BRIEF A.
Decide whether each statement below agrees with the festival diary. Answer yes or no for each, and quote the words from the festival diary that settle it.
(i) The writer is 42 years old.
(ii) The writer went to Doom Yoga on the last morning.
(iii) The writer's mother had her knee replaced on Wednesday.
BRIEF B. Write the next part of the festival diary, starting after its last sentence.

====== EXCERPTED TEXT ======

I don’t have the kind of brain that always automatically moves the muscles of my face to smile when I’m happy to see somebody, a friend or acquaintance or even my own family. But that doesn’t mean I’m not glad to see you. Or if I’m distracted, or in a hurry somewhere, it’s just how I am. All that stuff that when you’re young you think you’ll figure out when you’re older? Well, I’m 42 now, and remain flailing in so many regards. As a person, in my body, definitely as a parent, as a husband, as a writer. I’ve put everything I have for 15 years of my life into this project and I still get condescended to as the ‘stoner rock blogger’ as if genre wasn’t the root of innovation in art, but typos aside — and I’ll probably be finding them for years in the posts from this weekend; hazards of taking notes on my phone, sorry about that — I’m proud of the work I do here. On a certain level, I have to be.
Thank you for reading, is the point, and if we talked at the fest and I seemed out of it, I probably was. I can’t be anyone other than who I am at this point, and frankly, being myself requires performance enough. I’m sorry if that was the case, and yeah, I do feel like I disappoint people who meet me in person after knowing me from the site, social media, whatever, but I’m doing my best. At the heart of it all, I appreciate you being a part of this thing if you are.
I’m gonna take tomorrow (which might be today by the time this is posted) and get caught up on writing and some stuff that I’ve been holding back while here, maybe work on a Conan bio I need to bang out or those Lowrider/Elephant Tree liner notes that are so long overdue.
Rain’s back on early in the day. I forewent Doom Yoga and hotel breakfast in favor of sleeping an extra hour. Time will tell on that choice. My head is swimming in last-day logistics; how I’m getting back to the hotel tonight, how and when I’m getting to Frankfurt Airport tomorrow, on and on. So yes, wet and scatterbrained. One or the other would be enough on its own. Poncho may yet make an appearance.
A few people have asked how my mother is doing. First, thank you for reading. I feel like I’ve transposed the haphazardly way this trip ended up being undertaken onto a kind of overarching mania of the experience, but one way or the other, it’s still restorative. She’s recovering from having her knee replaced on Wednesday, is walking, had started physical therapy. These things are months in the healing, but she’s strong and inspiring.
Though it shows little sign of it at the moment, the rain is supposed to stop this afternoon. We’ll see. I was sitting before the start of the show in the smoking tent; the wafting of joint smoke inexplicably cut with tobacco as is the method. Not my thing. I barely had the batteries in the camera when Volker took the stage and it was time to roll, so take that, last-day blues. Good thing my new Freak Valley hoodie is warm.
Sorry in advance for the typos.

====== RECORDS SHOWN ======

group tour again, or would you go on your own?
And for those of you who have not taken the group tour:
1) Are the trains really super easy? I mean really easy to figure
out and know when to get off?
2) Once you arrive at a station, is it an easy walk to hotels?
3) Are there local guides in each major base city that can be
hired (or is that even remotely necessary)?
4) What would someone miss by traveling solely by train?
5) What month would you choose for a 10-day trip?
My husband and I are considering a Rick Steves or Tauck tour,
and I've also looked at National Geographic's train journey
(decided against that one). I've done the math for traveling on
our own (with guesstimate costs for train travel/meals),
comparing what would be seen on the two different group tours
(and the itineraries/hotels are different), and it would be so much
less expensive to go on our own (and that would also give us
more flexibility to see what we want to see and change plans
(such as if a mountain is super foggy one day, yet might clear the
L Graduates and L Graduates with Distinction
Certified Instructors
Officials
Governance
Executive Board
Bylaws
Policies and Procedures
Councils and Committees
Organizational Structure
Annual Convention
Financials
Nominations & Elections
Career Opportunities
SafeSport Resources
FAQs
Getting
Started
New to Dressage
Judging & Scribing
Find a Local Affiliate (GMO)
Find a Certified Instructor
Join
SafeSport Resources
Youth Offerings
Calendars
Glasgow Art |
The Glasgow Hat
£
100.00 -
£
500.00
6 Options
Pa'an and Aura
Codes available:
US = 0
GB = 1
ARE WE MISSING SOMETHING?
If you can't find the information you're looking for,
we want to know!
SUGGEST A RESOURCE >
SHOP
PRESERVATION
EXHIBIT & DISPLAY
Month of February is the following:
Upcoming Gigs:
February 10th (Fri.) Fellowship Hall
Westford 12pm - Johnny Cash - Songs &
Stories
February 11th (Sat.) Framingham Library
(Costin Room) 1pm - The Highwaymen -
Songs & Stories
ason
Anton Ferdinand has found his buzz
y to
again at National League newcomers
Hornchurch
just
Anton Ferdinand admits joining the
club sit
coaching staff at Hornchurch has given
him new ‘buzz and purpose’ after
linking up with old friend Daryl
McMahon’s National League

======

ANSWER A.
(i) Yes: "I’m 42 now"
(ii) No: "I forewent Doom Yoga and hotel breakfast in favor of sleeping an extra hour."
(iii) Yes: "She’s recovering from having her knee replaced on Wednesday"

ANSWER B.
—
Splinter
Thank you to Splinter for being the day’s reminder that everything’s okay when the music starts. The Netherlands based classic-heavy four-piece fronted by Douwe Truijens had the Hammond, the boogie, enough sleaze in some of their lyrics to feel like a #metoo waiting to happen (looking at you, “Soviet Schoolgirl,” et al), but there’s no denying the life in their performance. Rain pouring down on the early crowd, Truijens was nonetheless on fire strutting and dancing around the stage with moves drawn from an arena-ready playbook, plus shorty-shorts for the last song because when you’re doing a thing, you go for it. They were tight in addition to putting on a show, and “Every Circus Needs a Clown” from last year’s Role Models (review here) was a highlight in presentation and from-speaker force to go with the conceptual foundation of what they do. That is to say, they’re a band with a plan. And that’s not a negative at all. The songs are catchy and uptempo, fun if you can get on board with euphemism, and it’s over-the-top in just the way it’s supposed to be. Echoing the energetic start of yesterday, pushing it further, Splinter made a field on a cold, rainy afternoon feel like a sweaty nightclub, and for that, one can only be grateful.
Gravy Jones
Uh oh, I think I might dig this band. Another full-size Hammond on stage, cult-ish, classic-ish riffy vibe. I recall digging the Norwegian four-piece’s 2018 debut, Funeral Pyre (review here), for the quirk it brought to genre tropes, but the apparently-don’t-do-this-all-the-time outfit were more cohesive on stage, solid in groove, hinting or maybe more with that organ toward retroist dark-boogie, and on point in the interplay of the keys and guitar. The bluesy but not caricature vocals specifically reminded me of Buffalo, but if Gravy Jones only want you for your body, they’re almost certainly nefarious in that intent. At least some of what they played was taken from an impending follow-up to Funeral Pyre, as was announced from the stage, and wherever/whenever, I take that as good news in terms of such a thing existing at all. Because I just might end up a fan of this band. You know how that happens? Hear a thing. “Oh that’s cool.” Six years pass. You see them. “Oh shit that’s cool.” It was kind of like that watching them close out with “Mountains of Madness.” If you’ll excuse me, I’m gonna go see if they’ve got anything going at the merch.
Deathchant
My prevailing impression of L.A.’s Deathchant holds firm from seeing them last August at SonicBlast in Portugal (review here), and to save you the time following that link, I’ll just say it’s thar they kick ass. Two guitars that can lean into Thin Lizzy harmonies or thrash out at will, doomly in the title-track of Thrones, which they released last Fall, but gnarly and ripping at any speed, it’s like they play both the Heavy and the Metal sides of heavy metal, but they’re not doing some bullshit disaffected-white-dude aggro thing either. They get on stage, hit it, and groove with tonal presence regardless of a given part’s intensity, drawing from metal and rock on the way, charged and precise, but not so clear in sound as to lose their edge. Perhaps they’re subject to the perils of the band in-between, when it comes to style: too metal for some rockers, too rock for some metallers, but shit, I like bands who don’t fit (also bands who do; in no way does it have to be one or the other, remember), and they played a yet-untitled shouty new song and decided on the spot to call it “Freak Valley.” It ruled and I hope they keep the name. They should probably also have six or seven live records out by now, by rights. I’ll hope to see them again at Desertfest New York later this year.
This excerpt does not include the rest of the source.